Oh yes, we provide our members with a working Swapfiets for a fixed monthly fee. Besides that, we’re obsessed with data and committed to using this as a force for good. We offer the ultimate bike membership and are a circular data driven tech company at the same time. The best of both worlds, right? Behind the scenes we process tons of data, algorithms and use machine learning. Our number crunching tech experts analyse the numbers and optimise our products, services and positive impact on a daily basis. How we use all gathered data as a force for (your) good? Let’s dive in!
Improving what we can measure
Every week, our Swappers get over 10.000 service requests and carry out more than 7000 repairs, with 19.754 inner tubes replaced in 2021! To limit the number of repairs, and to make them run smoothly, we track how often, and which parts of the bike break down over time. This pushes us to redesign certain parts of the bike and to change their materials for better durability and recyclability. Hello circularity. For example, we are currently looking into a different way to change the rear wheel to make repair quicker and easier, and we have changed the material for certain parts from stainless steel to chrome to make them last longer while still looking good. These changes have already decreased our bike-breakdowns by 66%! And last but not least; to make sure you always have a smoothly running bike ASAP, we track how long our repairs take on average to optimize user experience.

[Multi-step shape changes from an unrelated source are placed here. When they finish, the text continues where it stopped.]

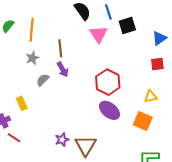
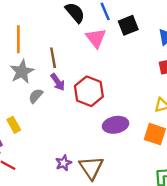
gray star: (32, 58) -> (22, 72), size x1.5
red hexagon: (108, 82) -> (89, 91), moved
purple ellipse: (110, 110) -> (116, 125), turned -45

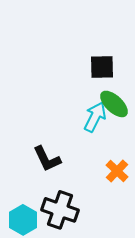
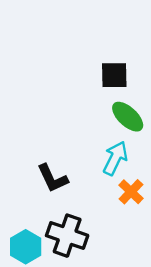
cyan arrow: (95, 117) -> (115, 158), moved

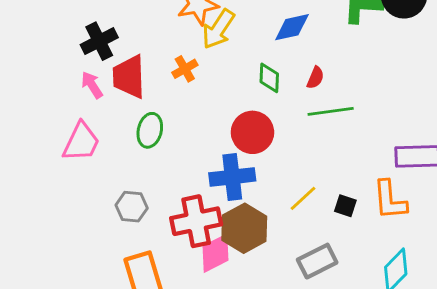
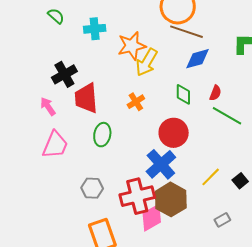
orange cross: (185, 69) -> (136, 102), moved
pink arrow: (92, 85) -> (48, 106), moved
green line: (331, 111) -> (227, 116), turned 40
blue cross: (232, 177) -> (161, 164), turned -32
black square: (345, 206) -> (240, 181), turned 35
gray rectangle: (317, 261) -> (222, 220), size x0.6

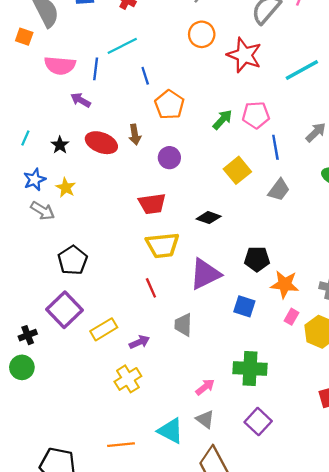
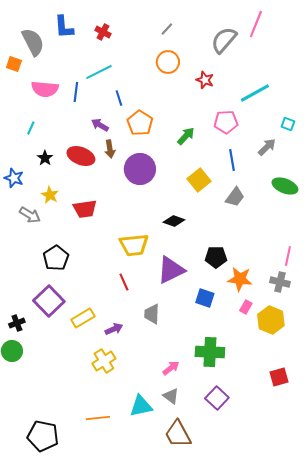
red star: (244, 55) -> (205, 80), size x0.6
purple arrow: (81, 100) -> (100, 125), moved
pink pentagon: (256, 115) -> (226, 122), moved
cyan line: (25, 138) -> (31, 128), moved
purple circle: (169, 158) -> (140, 169), size x1.6
blue star: (35, 180) -> (14, 178), moved, turned -30
red trapezoid: (152, 204) -> (85, 209), moved
cyan triangle: (171, 431) -> (141, 406), turned -40

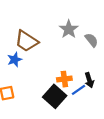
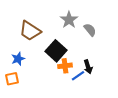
blue star: (15, 60) -> (18, 59), moved
black square: (55, 96) -> (56, 51), moved

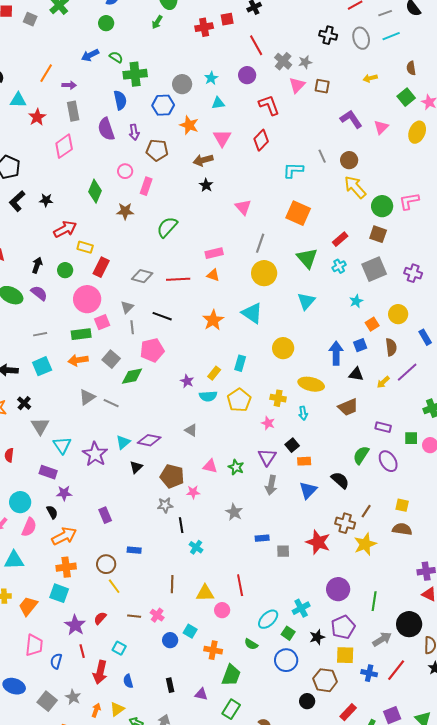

About connectivity, since March this year, we track additional data on our e-bikes via our new GPS security system. Don’t worry, we aren’t tracking your personal whereabouts or your daily bike rides around town. We gather overall data from all Swapfiets users and activities combined to continuously improve our bikes and services. The connectivity of e-bikes enables us to track the bikes in case of a reported stolen. An important new feature to decrease the amount of missing bikes. Also, to make sure there is always a Swap-shop close to your home, we use geographical user data to decide where to open the next retail location. Additionally, we can link parts performance to distance traveled.
Predicting your next move
Insights in user activities are not only helpful for improving our current products and services but also enable us to look ahead and predict future moves. This is where algorithms and machine learning come into play. Information on why our members are joining Swapfiets, and why they are leaving, combined with demographic data such as location, age, language, seasonality and product use help us understand and improve user experience and determine which new cities to enter. It also enables us to make membership lifetime predictions, that tell us what type of member in which city with what type of bike delivers what kind of value. Based on this input we can send extra bikes to certain locations, or we can improve the repair quality on specific types of bikes.
To stay true to our belief of ‘Always a working Swapfiets’, the demand of new bikes is – next to the demand for repairs – one of the most important predictions we need to make. By demand forecasting we predict the demand for new bikes, both for replacements in our current fleet, as for new users. A simple prediction could be made based on time of the year. For instance, in September many new students join our cities which creates a huge influx in new users every year. But we are also currently running a pilot on more enhanced predictions, based on machine learning, which enables us to always meet service needs per user, to automatically know where to deliver bikes when availability is running low and even to predict the risk of a bike getting stolen.